With St. John and St. Paul, the church has been carrying out her orders for 2,000 years to: “Get you up to a high mountain, O Zion, herald of good news; life up your voice with strength, O Jerusalem, herald of good news; lift it up, fear not; say to the cities of Judah, ‘Behold your God!’”  Again will I say, rejoice!

Dear friends, we do live in the fallen world.  We have struggles and temptations and trials and we contend with the ultimate enemy of death itself.  And yet, we join Sts. John and Paul from the dungeon defiantly and cheerfully crying out:

“Rejoice in the Lord always.  Again will I say, rejoice!”
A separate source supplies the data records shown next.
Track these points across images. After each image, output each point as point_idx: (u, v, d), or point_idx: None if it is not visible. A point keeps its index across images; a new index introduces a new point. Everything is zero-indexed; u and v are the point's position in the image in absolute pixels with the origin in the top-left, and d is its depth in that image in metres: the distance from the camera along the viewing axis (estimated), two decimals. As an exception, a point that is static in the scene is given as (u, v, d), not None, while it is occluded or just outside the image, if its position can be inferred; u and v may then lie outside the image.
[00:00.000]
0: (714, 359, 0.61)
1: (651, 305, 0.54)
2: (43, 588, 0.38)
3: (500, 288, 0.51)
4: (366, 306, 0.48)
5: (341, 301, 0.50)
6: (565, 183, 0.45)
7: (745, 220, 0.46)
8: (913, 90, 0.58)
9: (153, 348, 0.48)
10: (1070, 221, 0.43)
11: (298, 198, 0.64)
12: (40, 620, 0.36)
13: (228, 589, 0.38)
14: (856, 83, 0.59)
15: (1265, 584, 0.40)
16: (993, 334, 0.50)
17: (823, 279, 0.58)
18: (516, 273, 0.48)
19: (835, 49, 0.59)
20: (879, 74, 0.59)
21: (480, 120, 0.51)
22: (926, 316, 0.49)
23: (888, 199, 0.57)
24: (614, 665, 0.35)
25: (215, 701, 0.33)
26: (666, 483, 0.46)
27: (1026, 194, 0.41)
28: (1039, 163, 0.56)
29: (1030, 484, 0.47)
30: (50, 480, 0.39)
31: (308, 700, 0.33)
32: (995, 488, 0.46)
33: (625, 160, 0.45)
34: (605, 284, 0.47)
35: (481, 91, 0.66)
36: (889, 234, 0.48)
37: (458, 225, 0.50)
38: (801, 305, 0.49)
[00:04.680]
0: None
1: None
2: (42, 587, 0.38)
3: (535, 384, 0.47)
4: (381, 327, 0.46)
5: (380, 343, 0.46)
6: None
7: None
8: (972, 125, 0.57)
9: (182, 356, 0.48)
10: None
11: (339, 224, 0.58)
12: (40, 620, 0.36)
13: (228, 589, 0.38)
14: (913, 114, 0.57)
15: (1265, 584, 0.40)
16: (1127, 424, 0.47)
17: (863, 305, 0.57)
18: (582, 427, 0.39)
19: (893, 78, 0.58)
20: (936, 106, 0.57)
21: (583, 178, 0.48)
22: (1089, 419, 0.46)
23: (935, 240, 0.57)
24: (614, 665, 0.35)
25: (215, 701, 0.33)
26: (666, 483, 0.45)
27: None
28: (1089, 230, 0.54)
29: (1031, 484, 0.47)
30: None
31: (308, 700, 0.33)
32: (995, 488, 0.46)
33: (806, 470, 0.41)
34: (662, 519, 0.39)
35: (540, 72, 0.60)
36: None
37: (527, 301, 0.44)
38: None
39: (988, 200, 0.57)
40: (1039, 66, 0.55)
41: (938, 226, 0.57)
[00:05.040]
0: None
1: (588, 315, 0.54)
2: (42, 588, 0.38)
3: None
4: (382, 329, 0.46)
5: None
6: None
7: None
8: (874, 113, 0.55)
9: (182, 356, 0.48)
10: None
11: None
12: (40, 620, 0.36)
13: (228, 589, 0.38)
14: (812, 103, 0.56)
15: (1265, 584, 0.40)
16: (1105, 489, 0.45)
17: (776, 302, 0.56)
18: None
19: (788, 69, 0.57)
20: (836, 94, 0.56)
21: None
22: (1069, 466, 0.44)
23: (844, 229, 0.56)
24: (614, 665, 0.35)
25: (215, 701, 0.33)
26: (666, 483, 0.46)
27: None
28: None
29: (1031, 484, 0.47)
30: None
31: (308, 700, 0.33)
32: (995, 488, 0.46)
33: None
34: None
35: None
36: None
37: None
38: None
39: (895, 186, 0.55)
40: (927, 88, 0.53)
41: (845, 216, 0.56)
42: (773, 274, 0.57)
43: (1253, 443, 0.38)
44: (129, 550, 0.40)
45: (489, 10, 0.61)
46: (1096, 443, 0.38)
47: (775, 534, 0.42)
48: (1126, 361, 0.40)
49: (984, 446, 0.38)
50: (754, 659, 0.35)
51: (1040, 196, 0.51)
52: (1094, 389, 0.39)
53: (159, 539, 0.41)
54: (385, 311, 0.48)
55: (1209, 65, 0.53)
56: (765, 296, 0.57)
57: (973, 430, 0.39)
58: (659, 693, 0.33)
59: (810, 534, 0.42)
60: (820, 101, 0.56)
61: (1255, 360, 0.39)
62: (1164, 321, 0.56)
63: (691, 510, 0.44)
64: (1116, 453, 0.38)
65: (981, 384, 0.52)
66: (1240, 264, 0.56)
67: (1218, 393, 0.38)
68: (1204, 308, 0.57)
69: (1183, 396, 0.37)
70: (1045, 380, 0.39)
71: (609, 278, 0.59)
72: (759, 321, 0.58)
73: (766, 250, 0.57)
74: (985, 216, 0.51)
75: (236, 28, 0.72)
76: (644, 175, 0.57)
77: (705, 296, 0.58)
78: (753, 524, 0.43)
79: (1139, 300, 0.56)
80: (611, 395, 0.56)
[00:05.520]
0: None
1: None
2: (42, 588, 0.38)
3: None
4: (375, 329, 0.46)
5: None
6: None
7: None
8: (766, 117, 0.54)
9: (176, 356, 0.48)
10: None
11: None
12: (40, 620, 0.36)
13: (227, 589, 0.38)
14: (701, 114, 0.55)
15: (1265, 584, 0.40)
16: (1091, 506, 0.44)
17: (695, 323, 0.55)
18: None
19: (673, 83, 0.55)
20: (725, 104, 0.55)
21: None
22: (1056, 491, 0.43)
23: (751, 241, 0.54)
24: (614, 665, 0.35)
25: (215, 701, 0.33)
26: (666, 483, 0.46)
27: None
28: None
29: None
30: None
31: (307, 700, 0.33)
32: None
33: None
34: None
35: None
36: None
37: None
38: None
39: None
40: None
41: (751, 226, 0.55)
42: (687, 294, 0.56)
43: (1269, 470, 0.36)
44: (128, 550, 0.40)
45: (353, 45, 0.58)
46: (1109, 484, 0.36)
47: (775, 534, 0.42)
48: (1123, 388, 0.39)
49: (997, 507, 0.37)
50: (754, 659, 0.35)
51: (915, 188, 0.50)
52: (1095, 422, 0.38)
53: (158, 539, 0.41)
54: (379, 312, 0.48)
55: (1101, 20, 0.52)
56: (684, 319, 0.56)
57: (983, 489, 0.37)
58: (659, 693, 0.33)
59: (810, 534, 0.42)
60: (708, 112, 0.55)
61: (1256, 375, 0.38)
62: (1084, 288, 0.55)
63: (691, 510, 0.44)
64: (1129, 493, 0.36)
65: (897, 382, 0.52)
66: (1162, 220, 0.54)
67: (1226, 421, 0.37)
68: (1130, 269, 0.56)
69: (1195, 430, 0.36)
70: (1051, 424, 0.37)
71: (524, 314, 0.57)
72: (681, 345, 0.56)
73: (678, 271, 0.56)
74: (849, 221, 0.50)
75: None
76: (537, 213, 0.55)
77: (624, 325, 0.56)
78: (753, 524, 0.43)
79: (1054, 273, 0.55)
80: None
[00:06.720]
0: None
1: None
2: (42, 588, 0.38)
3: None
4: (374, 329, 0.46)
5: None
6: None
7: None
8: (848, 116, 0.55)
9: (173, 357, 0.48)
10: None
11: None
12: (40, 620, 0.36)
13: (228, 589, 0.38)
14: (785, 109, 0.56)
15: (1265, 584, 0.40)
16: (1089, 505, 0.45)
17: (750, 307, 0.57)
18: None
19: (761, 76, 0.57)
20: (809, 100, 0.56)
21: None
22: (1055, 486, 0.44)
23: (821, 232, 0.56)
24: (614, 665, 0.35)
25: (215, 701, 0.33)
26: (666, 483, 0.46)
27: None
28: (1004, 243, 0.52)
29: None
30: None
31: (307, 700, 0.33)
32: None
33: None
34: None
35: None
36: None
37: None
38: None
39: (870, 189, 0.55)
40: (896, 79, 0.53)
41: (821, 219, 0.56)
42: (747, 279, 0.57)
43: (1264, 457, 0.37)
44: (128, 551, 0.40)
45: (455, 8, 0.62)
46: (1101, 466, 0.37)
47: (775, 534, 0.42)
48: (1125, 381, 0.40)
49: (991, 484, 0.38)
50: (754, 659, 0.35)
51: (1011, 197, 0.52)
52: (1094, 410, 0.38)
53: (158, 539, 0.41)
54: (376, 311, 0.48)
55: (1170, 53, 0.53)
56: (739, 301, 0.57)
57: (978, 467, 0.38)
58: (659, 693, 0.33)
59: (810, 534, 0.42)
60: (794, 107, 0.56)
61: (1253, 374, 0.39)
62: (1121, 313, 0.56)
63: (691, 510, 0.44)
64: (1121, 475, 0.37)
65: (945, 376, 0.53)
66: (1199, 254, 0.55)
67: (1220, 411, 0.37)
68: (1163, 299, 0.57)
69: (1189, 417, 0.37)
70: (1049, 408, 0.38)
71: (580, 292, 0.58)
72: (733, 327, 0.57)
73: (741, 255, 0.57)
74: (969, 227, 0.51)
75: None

The Lord Jesus is coming!  He is truly the prisoner’s hope!  With each passing year, the tramp of his feet grows louder, the era of the devil grows shorter, and the time of our redemption draws near!  For our Lord and Liberator is He “who will bring to light the things now hidden in darkness and will disclose the purposes of the heart.  Then each one will receive his commendation from God.”

“Rejoice in the Lord always,” dear friends, dear fellow redeemed and rescued.  Rejoice as He draws near.  Rejoice even from our captivity as the days grow short.  Rejoice in the hearing of this good news!  “Again will I say, rejoice!”

Amen.

In the name of the Father and of the + Son and of the Holy Spirit.  Amen.